#### Supplied text
Retaliation and revenge are common words on the tips of people's tongues nowadays. The right to bear arms, to proudly portray our patriotic ways, and a need to see a wrongdoing corrected are all a part of the "American way." So it is no wonder that many Americans, outraged by the recent terrorist attacks on our country, are waiting for severe action against the madmen who wreaked havoc in New York and Washington, D.C. But there are some who feel that violence is not the answer.
Christa Morf says force is not
the answer, and we must learn
to communicate from the heart
By Nancy Arcayna
Christa Morf is one of these individuals. She claims that we need to learn to communicate from the heart, without using violence or force. "Language of the Heart" is the tactic that she follows and teaches to others.
"What happened on Sept. 11 left us in shock, disbelief, anger, rage, sadness and fear. Those who lost loved ones will probably go through all sorts of feelings, from shock to pain to the gratitude of being alive. We spontaneously realize our needs for protection and safety, compassion for those who suffered and the reassurance that it will not happen again," she said.
Morf is a member of the Center for Nonviolent Communication, an organization with more than 100 trainers working with Israelis and Palestinians, and also working in Yugoslavia, Bosnia, African and South American countries and in Asia. The center was founded by psychologist Marshall B. Rosenberg, emerging out of peace-making strategies he was using with civil rights activists in the early 1960s. He is the author of "Nonviolent Communication, A Language of Compassion."
Although Morf never experienced violence, Rosenberg had. "He was a Jew and a target of racism when he was only 7 years old. He quickly learned that being a Jew meant being a center of violence. Students in his class beat him up daily."
########
**What this exercise asks**
[1] Rewrite the article from "Retaliation and revenge" to "not the answer.", changing "revenge" to "vengeance".
[2] Decide whether each statement agrees with the article, answering yes or no and quoting the words that settle it: (a) The Center for Nonviolent Communication has more than 100 trainers. (b) Christa Morf founded the Center for Nonviolent Communication. (c) Marshall B. Rosenberg was beaten up by classmates every day.
Rely on nothing but the article when working.
#### Entries
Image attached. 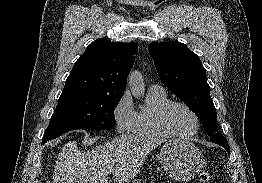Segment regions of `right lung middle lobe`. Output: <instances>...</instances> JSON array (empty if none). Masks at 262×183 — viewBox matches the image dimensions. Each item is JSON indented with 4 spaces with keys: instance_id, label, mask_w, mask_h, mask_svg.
I'll return each instance as SVG.
<instances>
[{
    "instance_id": "dd1d6c3e",
    "label": "right lung middle lobe",
    "mask_w": 262,
    "mask_h": 183,
    "mask_svg": "<svg viewBox=\"0 0 262 183\" xmlns=\"http://www.w3.org/2000/svg\"><path fill=\"white\" fill-rule=\"evenodd\" d=\"M122 96L94 92L62 93L42 140H51L76 129H111L114 109Z\"/></svg>"
}]
</instances>
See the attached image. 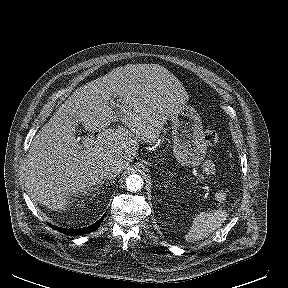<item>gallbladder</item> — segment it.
<instances>
[{"instance_id": "bac80fb5", "label": "gallbladder", "mask_w": 288, "mask_h": 288, "mask_svg": "<svg viewBox=\"0 0 288 288\" xmlns=\"http://www.w3.org/2000/svg\"><path fill=\"white\" fill-rule=\"evenodd\" d=\"M71 120L74 122V124H77L79 122V119L75 116H70Z\"/></svg>"}]
</instances>
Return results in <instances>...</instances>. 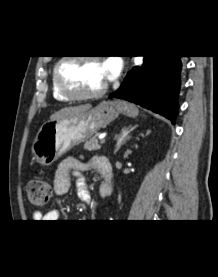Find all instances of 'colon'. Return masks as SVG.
Wrapping results in <instances>:
<instances>
[{
	"mask_svg": "<svg viewBox=\"0 0 218 277\" xmlns=\"http://www.w3.org/2000/svg\"><path fill=\"white\" fill-rule=\"evenodd\" d=\"M28 201L32 206L43 207L45 206L52 194L51 185L41 179H32L26 186Z\"/></svg>",
	"mask_w": 218,
	"mask_h": 277,
	"instance_id": "obj_1",
	"label": "colon"
}]
</instances>
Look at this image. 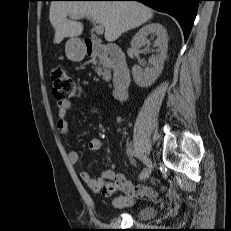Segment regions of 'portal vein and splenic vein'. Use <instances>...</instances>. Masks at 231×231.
I'll list each match as a JSON object with an SVG mask.
<instances>
[{
    "mask_svg": "<svg viewBox=\"0 0 231 231\" xmlns=\"http://www.w3.org/2000/svg\"><path fill=\"white\" fill-rule=\"evenodd\" d=\"M84 15H76L74 16L73 18L74 19H79V18H83ZM92 22H93V25H94V29H95V32L98 34V35H101L103 34L104 32V28L102 25H97L96 21L92 19Z\"/></svg>",
    "mask_w": 231,
    "mask_h": 231,
    "instance_id": "obj_1",
    "label": "portal vein and splenic vein"
}]
</instances>
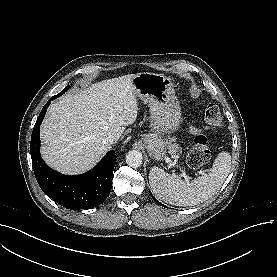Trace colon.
Returning <instances> with one entry per match:
<instances>
[{
	"label": "colon",
	"instance_id": "5ec220e1",
	"mask_svg": "<svg viewBox=\"0 0 277 277\" xmlns=\"http://www.w3.org/2000/svg\"><path fill=\"white\" fill-rule=\"evenodd\" d=\"M204 122V131L195 137L187 155V163L191 168H200L210 160L209 132L220 127L223 123L220 109L216 104H207Z\"/></svg>",
	"mask_w": 277,
	"mask_h": 277
}]
</instances>
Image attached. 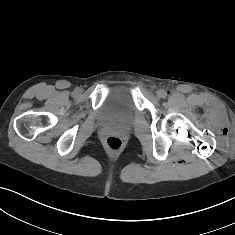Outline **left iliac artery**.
I'll list each match as a JSON object with an SVG mask.
<instances>
[{
	"instance_id": "1",
	"label": "left iliac artery",
	"mask_w": 235,
	"mask_h": 235,
	"mask_svg": "<svg viewBox=\"0 0 235 235\" xmlns=\"http://www.w3.org/2000/svg\"><path fill=\"white\" fill-rule=\"evenodd\" d=\"M166 96H167L166 92L163 91V93H162V98H166Z\"/></svg>"
}]
</instances>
########
**Task-by-task outputs**
[1]
Retaliation and vengeance are common words on the tips of people's tongues nowadays. The right to bear arms, to proudly portray our patriotic ways, and a need to see a wrongdoing corrected are all a part of the "American way." So it is no wonder that many Americans, outraged by the recent terrorist attacks on our country, are waiting for severe action against the madmen who wreaked havoc in New York and Washington, D.C. But there are some who feel that violence is not the answer.

[2]
(a) Yes: "an organization with more than 100 trainers"
(b) No: "The center was founded by psychologist Marshall B. Rosenberg"
(c) Yes: "Students in his class beat him up daily."